*Action item*: When you retype the data, keep every word exactly and include none of the pictures.
━━━━━━━━━━━━━━━━━━━━━━━━━━━━━━
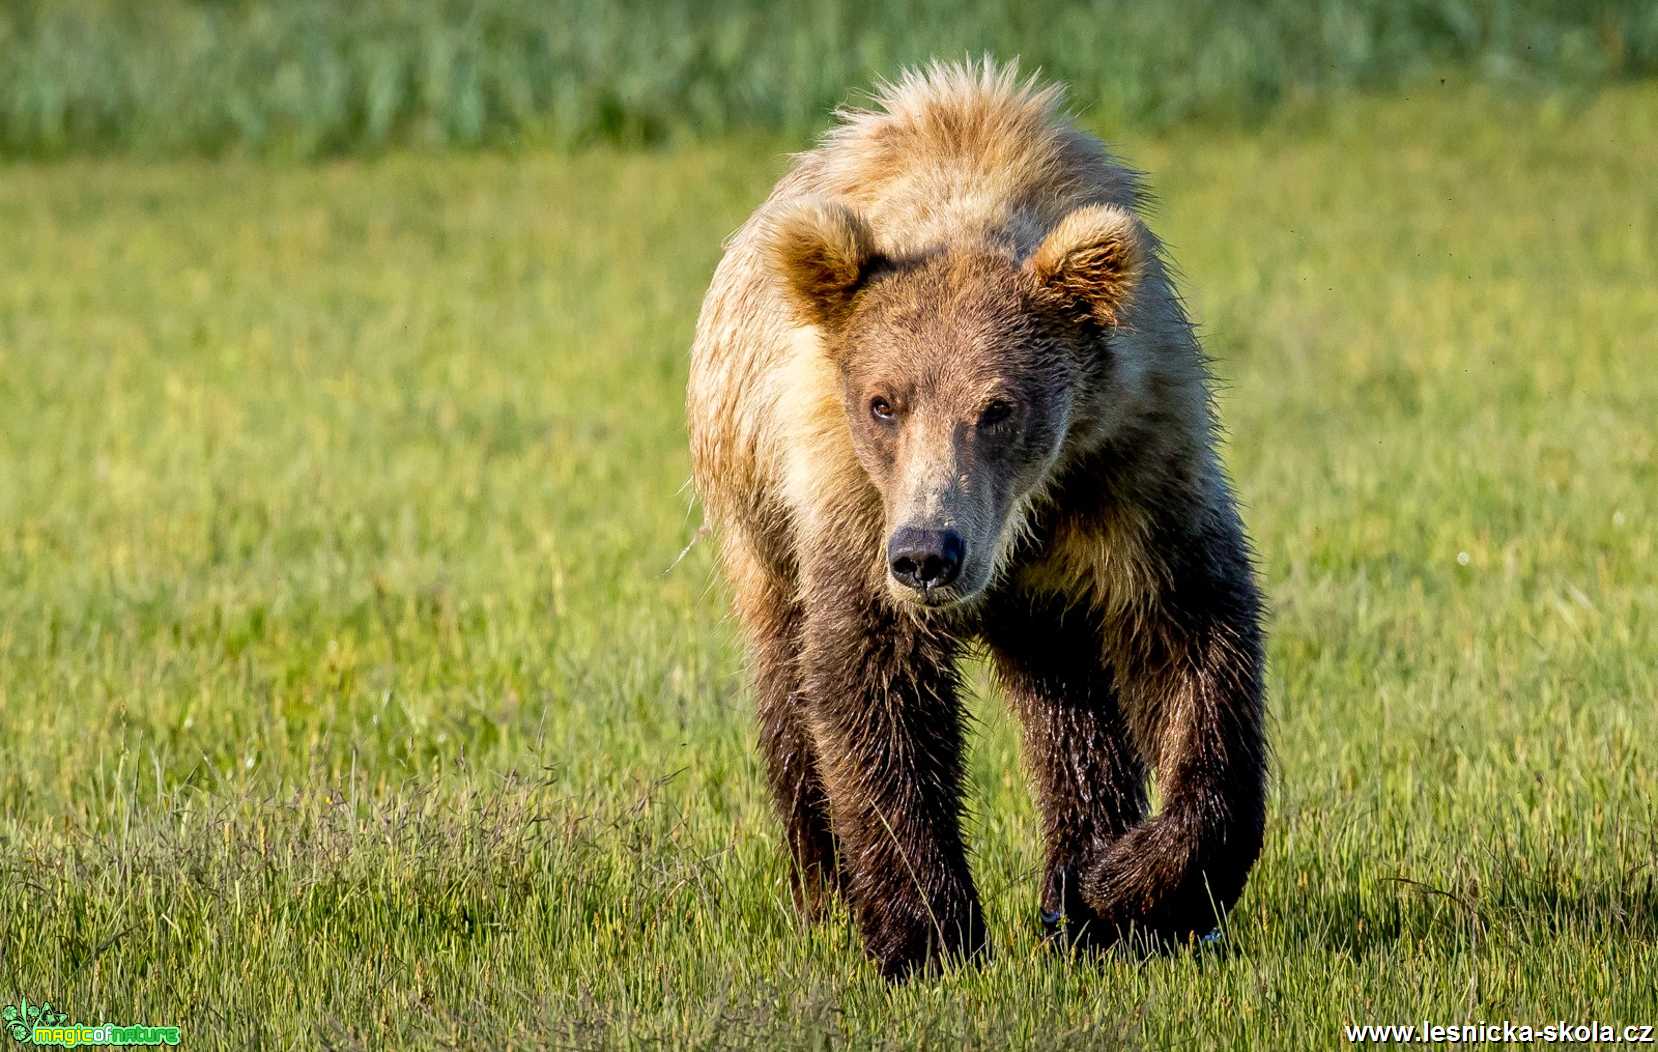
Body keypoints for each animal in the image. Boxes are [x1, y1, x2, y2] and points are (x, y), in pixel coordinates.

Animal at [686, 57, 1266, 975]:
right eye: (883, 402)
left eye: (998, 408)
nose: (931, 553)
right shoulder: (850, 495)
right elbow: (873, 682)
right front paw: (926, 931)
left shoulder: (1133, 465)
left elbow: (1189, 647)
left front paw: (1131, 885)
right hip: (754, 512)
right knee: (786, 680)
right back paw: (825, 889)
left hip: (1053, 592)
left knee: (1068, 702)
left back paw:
━━━━━━━━━━━━━━━━━━━━━━━━━━━━━━
*Reply*:
Body keypoints for each animal in the image. Boxes are [x1, y1, x2, y2] and points are (x, y), in pixel coordinates.

Animal at [686, 57, 1266, 975]:
right eye: (883, 402)
left eye: (998, 408)
nose: (931, 553)
right shoulder: (850, 495)
right elbow: (873, 682)
right front paw: (926, 931)
left shoulder: (1133, 465)
left elbow: (1189, 647)
left front paw: (1131, 885)
right hip: (754, 512)
right knee: (786, 680)
right back paw: (825, 889)
left hip: (1053, 592)
left knee: (1068, 702)
left back paw:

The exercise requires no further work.